Barrett’s ankle was bent in a direction ankles aren’t meant to be turned and it looked bad from the start.

He wanted to get up at first but teammates told him to stay down. A golf cart was brought out almost immediately. It was obvious this was a serious injury.

That meant Cardale Jones, who was demoted to No. 3 behind Barrett in August before Miller’s injury, is Ohio State’s quarterback.

Ohio State is trading 12 starts, 2,834 yards passing and 34 touchdown passes this season for 118 yards passing, 2 touchdown passes and no career starts.

After Saturday’s game, Meyer said he thinks the Big Ten championship game will decide if his team is selected for the four-team College Football Playoff.

“I think it’s all going to be how we play next week. And I think we’re going to have Cardale ready to go,” he said.

Tight end Jeff Heuerman said, “I don’t think any one player makes a team. We have a lot of talented guys on this offense who can make up for the loss of J.T.
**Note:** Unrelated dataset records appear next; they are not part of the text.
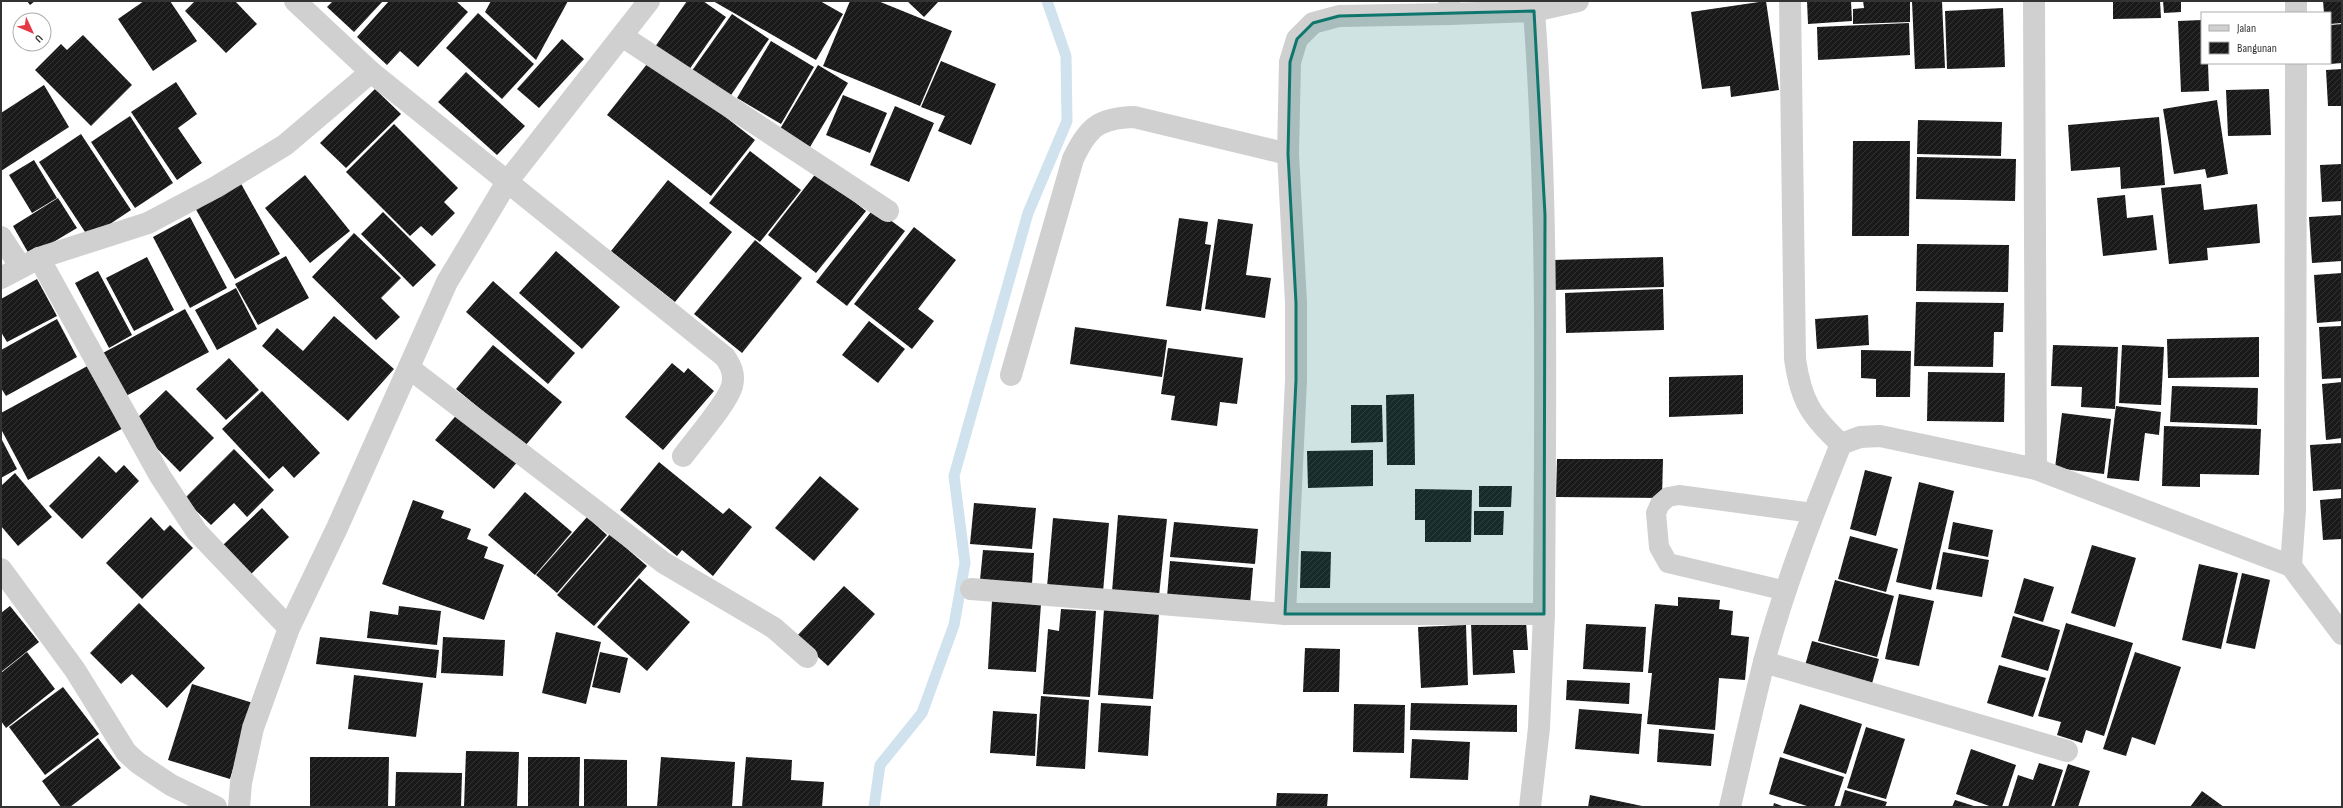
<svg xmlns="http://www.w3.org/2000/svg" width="2343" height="808" viewBox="0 0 2343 808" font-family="'Sofia Sans Condensed',sans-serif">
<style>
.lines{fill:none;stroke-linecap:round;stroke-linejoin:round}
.stream{stroke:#cfe2ee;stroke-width:11}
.building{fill:url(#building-hatch)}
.service{stroke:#d0d0d0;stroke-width:20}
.minor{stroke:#d0d0d0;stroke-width:22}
.marked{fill:#0f766e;fill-opacity:0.2;stroke:#0f766e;stroke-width:3;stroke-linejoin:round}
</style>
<defs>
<pattern id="building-hatch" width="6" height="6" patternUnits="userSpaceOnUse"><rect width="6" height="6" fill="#1a1a1a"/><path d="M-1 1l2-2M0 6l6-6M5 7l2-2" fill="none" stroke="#333"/></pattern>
</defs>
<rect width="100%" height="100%" fill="#fff"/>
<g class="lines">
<!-- stream -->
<path class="stream" d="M874 807 880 765 922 713 954 625 965 563 954 476 1028 213 1067 121 1066 56 1047 1"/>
</g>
<!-- building -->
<g class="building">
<path d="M27 1H35L30 5Z"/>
<path d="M144 1H170L197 41 153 71 118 19Z"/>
<path d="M195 1H235L257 24 226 53 185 11Z"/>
<path d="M333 1H383L354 32 327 7Z"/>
<path d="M389 1H456L468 12 418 67 400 51 387 65 357 37Z"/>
<path d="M491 1H568L536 60 485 12Z"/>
<path d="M687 1H703L726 17 684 77 650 54Z"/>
<path d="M713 1H820L843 14 816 60Z"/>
<path d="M850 1H878L952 31 920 106 823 66Z"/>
<path d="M907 1H939L924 17Z"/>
<path d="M1766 1 1779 90 1731 97 1730 86 1702 89 1691 12Z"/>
<path d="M1807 1H1851L1852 21 1808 24Z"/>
<path d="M1863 1H1910V22L1853 24V9L1864 8Z"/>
<path d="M1912 1H1942L1945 68 1915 69Z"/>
<path d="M2113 1H2160L2161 18 2113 19Z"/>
<path d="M2163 1H2181V12L2164 13Z"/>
<path d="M2323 1H2342V23L2330 24V13H2324Z"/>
<path d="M2003 8 2005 67 1947 69 1945 11Z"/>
<path d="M478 13 534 64 502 99 446 48Z"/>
<path d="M732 14 769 39 729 98 691 72Z"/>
<path d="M2202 20V63H2208L2209 91 2181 92 2178 21Z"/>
<path d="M1909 23 1910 55 1818 60 1817 27Z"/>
<path d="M2342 24V63L2330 64V25Z"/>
<path d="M83 35 132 85 91 126 35 70 61 44 67 50Z"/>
<path d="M562 39 584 59 539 108 517 89Z"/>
<path d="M771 41 814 67 781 124 737 98Z"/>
<path d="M651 59 755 140 711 196 607 115Z"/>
<path d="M941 61 996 84 971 145 938 131 945 116 921 107Z"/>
<path d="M818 65 848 83 810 147 780 129Z"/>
<path d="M2342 69V106H2328L2326 70Z"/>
<path d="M466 72 525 126 497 155 438 102Z"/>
<path d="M176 82 197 114 178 128 202 163 177 180 131 112Z"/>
<path d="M44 85 69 127 1 171V113Z"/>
<path d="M375 89 401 114 346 168 320 143Z"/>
<path d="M2269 89 2271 135 2228 136 2226 90Z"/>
<path d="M843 95 887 113 870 153 826 135Z"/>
<path d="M2217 100 2228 174 2207 178 2205 169 2174 174 2163 109Z"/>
<path d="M895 106 934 123 909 182 870 165Z"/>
<path d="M130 116 173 183 135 208 91 142Z"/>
<path d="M2159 117 2165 185 2121 189 2120 167 2071 171 2068 125Z"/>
<path d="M1918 120 2002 122 2001 156 1917 154Z"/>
<path d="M394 124 458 188 444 202 455 213 432 236 421 226 410 236 346 172Z"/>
<path d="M81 134 131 210 89 238 39 162Z"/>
<path d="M1853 141H1910L1909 236H1852Z"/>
<path d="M750 151 801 190 760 242 709 203Z"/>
<path d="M1917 157 2016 159 2015 201 1916 199Z"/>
<path d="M34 160 57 198 32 213 9 175Z"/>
<path d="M2342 164V201L2322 202 2320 165Z"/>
<path d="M817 172 866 211 816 273 768 235Z"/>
<path d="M305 175 350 231 310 263 265 208Z"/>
<path d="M239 180 280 254 235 279 194 206Z"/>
<path d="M668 180 732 232 675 302 611 251Z"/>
<path d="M2201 184 2204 210 2257 204 2260 243 2207 248 2208 260 2169 264 2161 188Z"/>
<path d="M2125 195 2127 218 2153 215 2157 250 2103 256 2097 198Z"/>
<path d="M58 198 77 228 30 256 13 226Z"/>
<path d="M874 208 905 231 847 306 816 282Z"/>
<path d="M383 212 436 265 413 287 361 234Z"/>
<path d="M2342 215V261L2312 263 2309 217Z"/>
<path d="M190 217 227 288 190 308 153 237Z"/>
<path d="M1179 218 1208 222 1205 244 1211 245 1201 311 1166 306Z"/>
<path d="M1218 219 1253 224 1246 275 1271 278 1265 318 1205 309Z"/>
<path d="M914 227 956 260 918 309 934 321 912 349 854 304Z"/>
<path d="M354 233 401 278 381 298 400 317 376 340 312 277Z"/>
<path d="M755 240 802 278 742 353 694 314Z"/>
<path d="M1917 244 2009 245 2008 292 1916 291Z"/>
<path d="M556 251 620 307 582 349 519 293Z"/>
<path d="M286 256 309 298 258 325 235 284Z"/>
<path d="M147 257 174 310 134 331 106 278Z"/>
<path d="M1663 257 1664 287 1553 290V260Z"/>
<path d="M98 271 132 335 109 348 75 283Z"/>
<path d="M2342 273V321L2317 323 2314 275Z"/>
<path d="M37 279 57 316 7 342 1 332V299Z"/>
<path d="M493 281 575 353 548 384 466 312Z"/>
<path d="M236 288 257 329 217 350 195 310Z"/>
<path d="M1663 289 1664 330 1566 333 1565 293Z"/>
<path d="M1916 302 2004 303 2003 332H1994L1993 367 1914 366Z"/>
<path d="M185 309 209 352 124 397 101 354Z"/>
<path d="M1868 315 1869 345 1817 349 1815 319Z"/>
<path d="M334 316 394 369 348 421 262 346 277 328 303 351Z"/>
<path d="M57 319 77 357 6 396 1 388V350Z"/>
<path d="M869 321 905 349 878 383 842 355Z"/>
<path d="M2342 326V378L2322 379 2319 327Z"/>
<path d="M1075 327 1167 340 1162 377 1070 364Z"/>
<path d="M2259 337V377L2168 378 2167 339Z"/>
<path d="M493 345 562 402 525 446 456 389Z"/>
<path d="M2053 345 2118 347 2115 409 2081 407 2082 387 2051 386Z"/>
<path d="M2122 345 2164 347 2161 405 2119 403Z"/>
<path d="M1168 348 1243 358 1237 404 1220 402 1217 426 1171 420 1175 396 1161 394Z"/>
<path d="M1861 350 1911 351 1910 397H1876V379L1861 378Z"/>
<path d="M229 358 259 390 226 420 196 389Z"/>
<path d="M93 363 127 426 28 480 1 429V413Z"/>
<path d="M672 363 684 373 688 368 714 391 663 450 625 417Z"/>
<path d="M1928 372 2005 373 2004 422 1927 421Z"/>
<path d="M1743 375V414L1669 417V377Z"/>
<path d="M2342 382V438L2326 440 2322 384Z"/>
<path d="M2172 386 2258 388 2257 425 2170 422Z"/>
<path d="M166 390 214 438 180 472 132 423Z"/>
<path d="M262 391 320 453 294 478 283 466 269 479 222 429Z"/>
<path d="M1414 394 1415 465H1387L1386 395Z"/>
<path d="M1351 405H1382L1383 442 1351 443Z"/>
<path d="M2116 406 2161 412 2159 435 2145 433 2139 481 2107 478Z"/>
<path d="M460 411 519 460 494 489 435 440Z"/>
<path d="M2062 413 2111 419 2104 474 2055 468Z"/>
<path d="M2164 426 2261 429 2259 475 2200 474V487L2162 486Z"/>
<path d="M1 438 17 469 1 478Z"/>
<path d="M2342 443V489L2313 491 2310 445Z"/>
<path d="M234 449 274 490 247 517 234 503 211 525 184 499Z"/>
<path d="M1373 450V486L1308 488 1307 451Z"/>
<path d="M99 456 116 473 124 465 139 481 82 539 49 506Z"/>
<path d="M1557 459H1663L1662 498 1556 497Z"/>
<path d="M659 462 723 514 729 508 752 527 713 576 682 550 677 556 620 510Z"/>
<path d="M1865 470 1892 477 1876 536 1850 529Z"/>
<path d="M15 473 52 517 18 546 1 526V486Z"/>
<path d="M820 476 859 509 814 561 775 528Z"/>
<path d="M1919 482 1954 491 1931 590 1896 582Z"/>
<path d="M1479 486H1512L1511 507H1479Z"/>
<path d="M1415 489 1472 490 1471 542H1425V520H1415Z"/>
<path d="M525 492 572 532 535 575 488 535Z"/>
<path d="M2342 498V539L2323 540 2320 500Z"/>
<path d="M413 500 444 511 441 518 471 529 467 539 488 547 484 558 504 565 484 620 382 584Z"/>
<path d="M974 503 1036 508 1032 549 970 544Z"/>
<path d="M262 508 289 537 251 574 223 545Z"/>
<path d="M1474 511H1504L1503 535H1474Z"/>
<path d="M1118 515 1167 519 1159 596 1112 592Z"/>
<path d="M151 517 164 531 170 525 193 548 142 599 106 563Z"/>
<path d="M587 517 607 535 557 593 536 575Z"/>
<path d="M1053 518 1109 523 1103 592 1047 587Z"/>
<path d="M1174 522 1258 529 1255 564 1170 557Z"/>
<path d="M1953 522 1993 530 1988 557 1948 549Z"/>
<path d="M610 534 647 566 594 626 557 595Z"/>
<path d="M1850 536 1898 549 1886 592 1838 579Z"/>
<path d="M2092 545 2136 558 2115 627 2071 613Z"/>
<path d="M983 550 1034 553 1032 584 980 580Z"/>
<path d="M1301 551 1331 552 1330 588H1300Z"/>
<path d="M1943 552 1989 560 1982 597 1936 589Z"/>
<path d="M1170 561 1253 568 1250 604 1167 597Z"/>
<path d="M2199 564 2238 573 2221 649 2182 640Z"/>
<path d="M2242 573 2270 580 2255 649 2226 643Z"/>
<path d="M639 578 690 622 647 671 597 627Z"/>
<path d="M2024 578 2054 587 2043 622 2014 613Z"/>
<path d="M1835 580 1894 596 1877 657 1818 641Z"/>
<path d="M844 586 875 614 828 666 796 637Z"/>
<path d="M1899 594 1934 601 1919 666 1885 659Z"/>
<path d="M1678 597 1720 600 1719 609 1733 611 1731 635 1749 637 1745 680 1719 678 1715 730 1647 724 1652 673H1648L1655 604 1678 606Z"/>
<path d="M992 601 1041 604 1036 672 988 669Z"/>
<path d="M139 603 205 668 167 708 132 674 121 684 90 653Z"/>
<path d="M10 606 39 642 1 672V613Z"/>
<path d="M399 606 441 611 437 645 367 638 370 611 398 615Z"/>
<path d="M1061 609 1096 611 1090 697 1043 694 1048 629 1059 631Z"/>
<path d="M1104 609 1159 613 1153 699 1098 695Z"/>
<path d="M2013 616 2060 630 2048 671 2001 657Z"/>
<path d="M1526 621 1528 650H1513L1515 673 1473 675 1471 623Z"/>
<path d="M2066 623 2133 643 2104 736 2086 730 2082 743 2057 735 2061 722 2038 716Z"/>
<path d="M1586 624 1646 627 1643 672 1583 669Z"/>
<path d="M1466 625 1468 685 1421 688 1418 627Z"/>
<path d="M556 632 601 642 586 704 542 693Z"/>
<path d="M320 637 439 650 436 678 316 664Z"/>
<path d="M443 637 505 640 503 676 441 673Z"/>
<path d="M1812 641 1879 659 1871 687 1804 669Z"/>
<path d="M1305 648 1340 649 1339 692H1303Z"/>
<path d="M27 652 55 689 6 728 1 721V673Z"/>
<path d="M600 652 628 658 620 693 592 687Z"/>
<path d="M2135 652 2181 667 2155 745 2132 737 2126 756 2103 749Z"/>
<path d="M1999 665 2046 678 2033 717 1987 703Z"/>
<path d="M354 675 423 683 416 737 348 729Z"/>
<path d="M1567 680 1630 683 1629 704 1566 700Z"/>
<path d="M192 684 253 703 230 779 168 760Z"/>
<path d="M63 687 99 734 45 775 9 727Z"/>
<path d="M1041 696 1089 700 1085 769 1036 766Z"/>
<path d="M1101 703 1151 706 1148 756 1098 752Z"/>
<path d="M1411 703 1517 705V732L1410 730Z"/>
<path d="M1354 704 1405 705 1404 753 1353 752Z"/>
<path d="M1800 704 1862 724 1846 774 1783 753Z"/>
<path d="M1579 709 1642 714 1639 754 1575 749Z"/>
<path d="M993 711 1037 714 1035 756 990 753Z"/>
<path d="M1866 727 1905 739 1886 799 1847 788Z"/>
<path d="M1659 729 1714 734 1711 766 1657 762Z"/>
<path d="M98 738 121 768 70 807H61L42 781Z"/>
<path d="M1412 739 1470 742 1468 780 1410 778Z"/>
<path d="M1971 749 2016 765 2002 807H1992L1956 794Z"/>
<path d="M466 751 519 752 517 807H464Z"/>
<path d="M310 757H389L388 807H310Z"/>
<path d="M528 757H580L579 807H528Z"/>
<path d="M661 757 735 762 732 807H657Z"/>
<path d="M746 757 792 760 791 780 824 782 822 807H742Z"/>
<path d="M1780 757 1844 777 1834 807H1810L1769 794Z"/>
<path d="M584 759 627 760V807H584Z"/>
<path d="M2039 763 2063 770 2051 807H2008L2018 775 2033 780Z"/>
<path d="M2068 764 2090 771 2078 807H2054Z"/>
<path d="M396 772 462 773 461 807H395Z"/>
<path d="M1845 790 1887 802 1885 807H1840Z"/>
<path d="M2202 791 2224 807H2190Z"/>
<path d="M1277 793 1328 794 1327 807H1276Z"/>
<path d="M1590 795 1642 806V807H1588Z"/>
<path d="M1955 800 1977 807H1952Z"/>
<path d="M1774 803 1785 807H1773Z"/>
</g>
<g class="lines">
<!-- service -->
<path class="service" d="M1786 591 1668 563 1659 547 1656 513 1660 504 1668 497 1679 495 1813 513"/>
<!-- minor -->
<g class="minor">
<path d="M295 1 371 72 725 357C731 366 735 374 732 386 728 402 694 441 683 456"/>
<path d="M1449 1 1450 14 1534 11C1549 212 1545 413 1544 614"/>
<path d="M1790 1 1795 359C1801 401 1811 416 1841 444"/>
<path d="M2034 1 2036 469"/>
<path d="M1534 11 1578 1"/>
<path d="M2296 13V1"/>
<path d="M1450 14 1339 16 1313 23 1297 39 1290 62 1288 154 1296 303V380L1285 614H1544L1539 728 1530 807"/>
<path d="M622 36 888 211"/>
<path d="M1 237 21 267"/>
<path d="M39 258 160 476 197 532 289 628"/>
<path d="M1 278 39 258 148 223 216 187 285 145 371 72"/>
<path d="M409 368 664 563 774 628 807 657"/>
<path d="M1011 375 1073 159C1088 127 1099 118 1134 117L1288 154"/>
<path d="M2291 566 2295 510 2296 63"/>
<path d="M1 569 75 670 126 752 138 763 171 785 216 807"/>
<path d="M971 589 1285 614"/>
<path d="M1764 662 2067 751"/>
<path d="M239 807 241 783 253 728 289 628 337 528 447 282 507 182 649 1"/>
<path d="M1730 807C1741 759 1752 710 1764 662 1784 587 1812 516 1841 444L1860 437 1880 436 2036 469 2291 566 2342 634"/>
</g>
</g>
<!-- marked area -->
<path class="marked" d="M1534 11 1545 215 1544 614H1285L1296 380V303L1288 154 1290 62 1297 39 1313 23 1339 16Z"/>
<!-- border -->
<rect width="2343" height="808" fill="none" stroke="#333333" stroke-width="4"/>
<!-- legend -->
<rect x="2201" y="12" width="130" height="52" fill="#ffffff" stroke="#adadad"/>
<rect x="2209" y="25" width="20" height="6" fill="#d0d0d0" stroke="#adadad"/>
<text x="2237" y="32" font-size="12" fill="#333333">Jalan</text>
<rect x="2209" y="42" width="20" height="12" fill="url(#building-hatch)" stroke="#adadad"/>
<text x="2237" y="52" font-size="12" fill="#333333">Bangunan</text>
<!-- north arrow -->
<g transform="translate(32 32) rotate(134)"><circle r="19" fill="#ffffff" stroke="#adadad"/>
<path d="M0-3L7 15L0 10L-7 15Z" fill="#e63946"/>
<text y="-6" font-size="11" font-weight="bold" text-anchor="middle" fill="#333333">U</text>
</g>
</svg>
“The committee is pretty smart. They’ll figure it out. But no one player makes a team. There are 21 other starters on this team who have battled all season to get to this point and I’m sure they’ll take that into account,” he said.

Eventually, Heuerman admitted a win over Michigan felt different without Barrett.

“You’ve got a weird feeling. It’s your senior day, you beat the team up north, you’re going to the Big Ten championship game and it’s like something is missing. And something is missing — your starting quarterback who you rallied around all season is done. But we just have to keep moving forward and get ready for next week.”

The unanswered question, though, is even if OSU gets through the Big Ten championship game, would the College Football Playoff committee consider it a wounded team without Barrett?

Forty-one years ago, after Ohio State and Michigan played to a 10-10 tie and tied for the conference championship, the Big Ten’s athletic directors voted to send OSU to the Rose Bowl, which was the ultimate prize in the Big Ten at that time.

One of the deciding factors was that Michigan quarterback Dennis Franklin suffered a broken collarbone against Ohio State and some AD’s thought the Buckeyes were a stronger team than Michigan without its starting quarterback.

Michigan hasn’t had much luck beating Ohio State on the field lately. Saturday’s win was the 12th in the last 14 years for OSU.

But if the committee does exclude Ohio State, could it be the Curse of Dennis Franklin reaching back from the 1970s that does them in?